### Requirement 1
Decide whether each statement agrees with the chapter on maintaining focus, answering yes or no and quoting the deciding words: (a) the secrets described belong to successful people who live to work; (b) most people who attain fame and fortune say it comes at a heavy price; (c) the techniques include allocating enough time for rest, exercise and recreation.

### Source passage
CHAPTER FIFTEEN


How to maintain your new-found focus

You now have a wealth of tools that will help you reach the goals you set, and in record time. In this chapter you’ll find useful techniques for maintaining your new-found focus. As you’ll discover, these include having a balanced life, allocating enough time for rest, exercise and recreation, and maintaining a playful and creative attitude to life and work. These are the secrets of the truly successful people who work to live, not live to work.

Is your life balanced?

At the outset, you saw how the 80/20 principle can be applied in order to bring you the results you want in all areas of your life. However, our world tends to define success in very narrow terms, mostly involving money and the appearance of glamour. This, despite the fact that most people who attain fame and fortune say it comes at a heavy price. That’s why many people end up putting all their efforts into career or business success and forget that they also have the tools with which to create a great family and personal life.

### Provided information
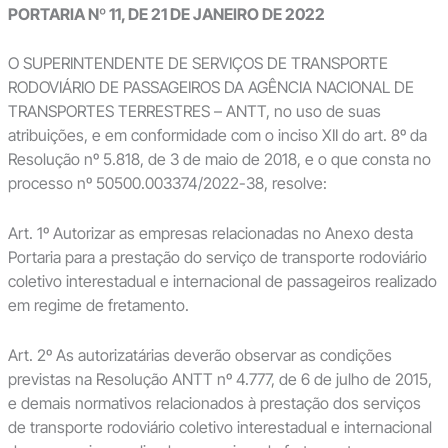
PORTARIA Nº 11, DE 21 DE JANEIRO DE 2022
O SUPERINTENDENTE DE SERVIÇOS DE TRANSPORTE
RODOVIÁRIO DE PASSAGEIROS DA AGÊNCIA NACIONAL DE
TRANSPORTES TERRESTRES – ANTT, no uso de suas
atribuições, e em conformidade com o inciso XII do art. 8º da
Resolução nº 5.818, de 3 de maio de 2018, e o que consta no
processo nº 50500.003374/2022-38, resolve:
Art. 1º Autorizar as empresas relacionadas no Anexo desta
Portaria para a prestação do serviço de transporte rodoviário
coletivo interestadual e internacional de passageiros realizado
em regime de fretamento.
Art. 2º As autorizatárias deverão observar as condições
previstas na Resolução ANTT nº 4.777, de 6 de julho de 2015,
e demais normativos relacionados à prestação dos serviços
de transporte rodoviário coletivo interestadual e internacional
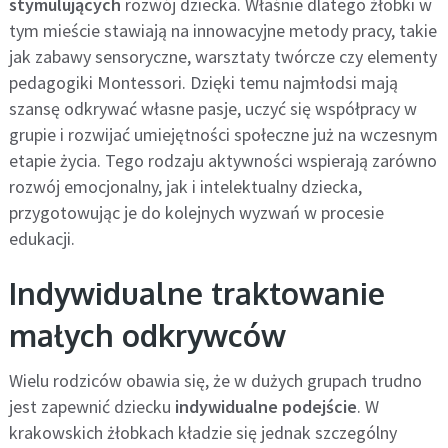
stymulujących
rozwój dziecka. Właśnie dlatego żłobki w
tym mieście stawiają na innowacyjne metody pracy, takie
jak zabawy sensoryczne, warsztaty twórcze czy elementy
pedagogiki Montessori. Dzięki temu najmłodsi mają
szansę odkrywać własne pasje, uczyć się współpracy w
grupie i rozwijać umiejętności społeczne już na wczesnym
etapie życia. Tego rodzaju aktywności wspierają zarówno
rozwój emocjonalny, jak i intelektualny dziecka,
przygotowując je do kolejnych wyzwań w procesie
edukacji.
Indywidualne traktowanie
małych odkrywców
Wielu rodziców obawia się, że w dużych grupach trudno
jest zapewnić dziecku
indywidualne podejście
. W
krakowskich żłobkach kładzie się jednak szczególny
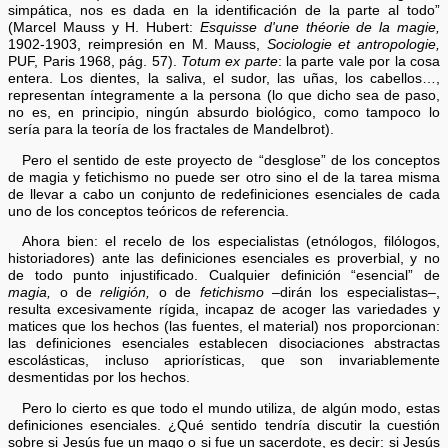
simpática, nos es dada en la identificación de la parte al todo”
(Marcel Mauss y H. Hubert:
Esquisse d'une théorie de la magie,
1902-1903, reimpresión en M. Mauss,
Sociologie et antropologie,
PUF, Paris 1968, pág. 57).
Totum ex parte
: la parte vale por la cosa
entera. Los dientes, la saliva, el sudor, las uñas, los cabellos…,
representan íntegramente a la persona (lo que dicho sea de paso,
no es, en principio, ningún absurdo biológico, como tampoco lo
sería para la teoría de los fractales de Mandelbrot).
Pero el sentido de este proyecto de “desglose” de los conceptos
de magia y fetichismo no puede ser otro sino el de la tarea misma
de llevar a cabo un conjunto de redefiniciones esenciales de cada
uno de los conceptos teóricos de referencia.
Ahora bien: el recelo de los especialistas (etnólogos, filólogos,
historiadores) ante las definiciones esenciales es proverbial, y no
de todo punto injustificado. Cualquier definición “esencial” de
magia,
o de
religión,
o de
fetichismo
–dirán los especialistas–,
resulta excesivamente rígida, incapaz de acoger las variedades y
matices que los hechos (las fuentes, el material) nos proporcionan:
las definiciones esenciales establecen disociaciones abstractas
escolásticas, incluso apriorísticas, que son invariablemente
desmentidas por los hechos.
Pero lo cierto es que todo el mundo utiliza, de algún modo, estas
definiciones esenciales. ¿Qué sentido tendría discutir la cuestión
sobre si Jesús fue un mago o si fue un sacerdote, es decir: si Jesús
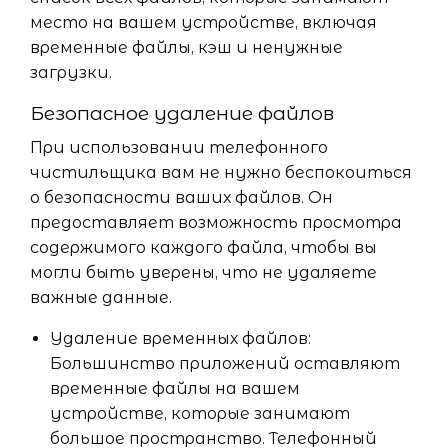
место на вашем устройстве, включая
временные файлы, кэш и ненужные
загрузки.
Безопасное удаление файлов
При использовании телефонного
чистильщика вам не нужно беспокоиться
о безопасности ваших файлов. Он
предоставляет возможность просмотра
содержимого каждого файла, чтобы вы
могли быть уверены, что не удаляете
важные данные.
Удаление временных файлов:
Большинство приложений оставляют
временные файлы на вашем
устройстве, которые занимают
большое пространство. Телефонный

### Requirement 2
In the rows, take the lines from the beginning through the line with "de transporte rodoviário coletivo" and update them by replacing "prestação" with "execução", leaving the pictures out.

### Task result 1
(a) No: "who work to live, not live to work."
(b) Yes: "most people who attain fame and fortune say it comes at a heavy price."
(c) Yes: "allocating enough time for rest, exercise and recreation."

### Task result 2
PORTARIA Nº 11, DE 21 DE JANEIRO DE 2022
O SUPERINTENDENTE DE SERVIÇOS DE TRANSPORTE
RODOVIÁRIO DE PASSAGEIROS DA AGÊNCIA NACIONAL DE
TRANSPORTES TERRESTRES – ANTT, no uso de suas
atribuições, e em conformidade com o inciso XII do art. 8º da
Resolução nº 5.818, de 3 de maio de 2018, e o que consta no
processo nº 50500.003374/2022-38, resolve:
Art. 1º Autorizar as empresas relacionadas no Anexo desta
Portaria para a execução do serviço de transporte rodoviário
coletivo interestadual e internacional de passageiros realizado
em regime de fretamento.
Art. 2º As autorizatárias deverão observar as condições
previstas na Resolução ANTT nº 4.777, de 6 de julho de 2015,
e demais normativos relacionados à execução dos serviços
de transporte rodoviário coletivo interestadual e internacional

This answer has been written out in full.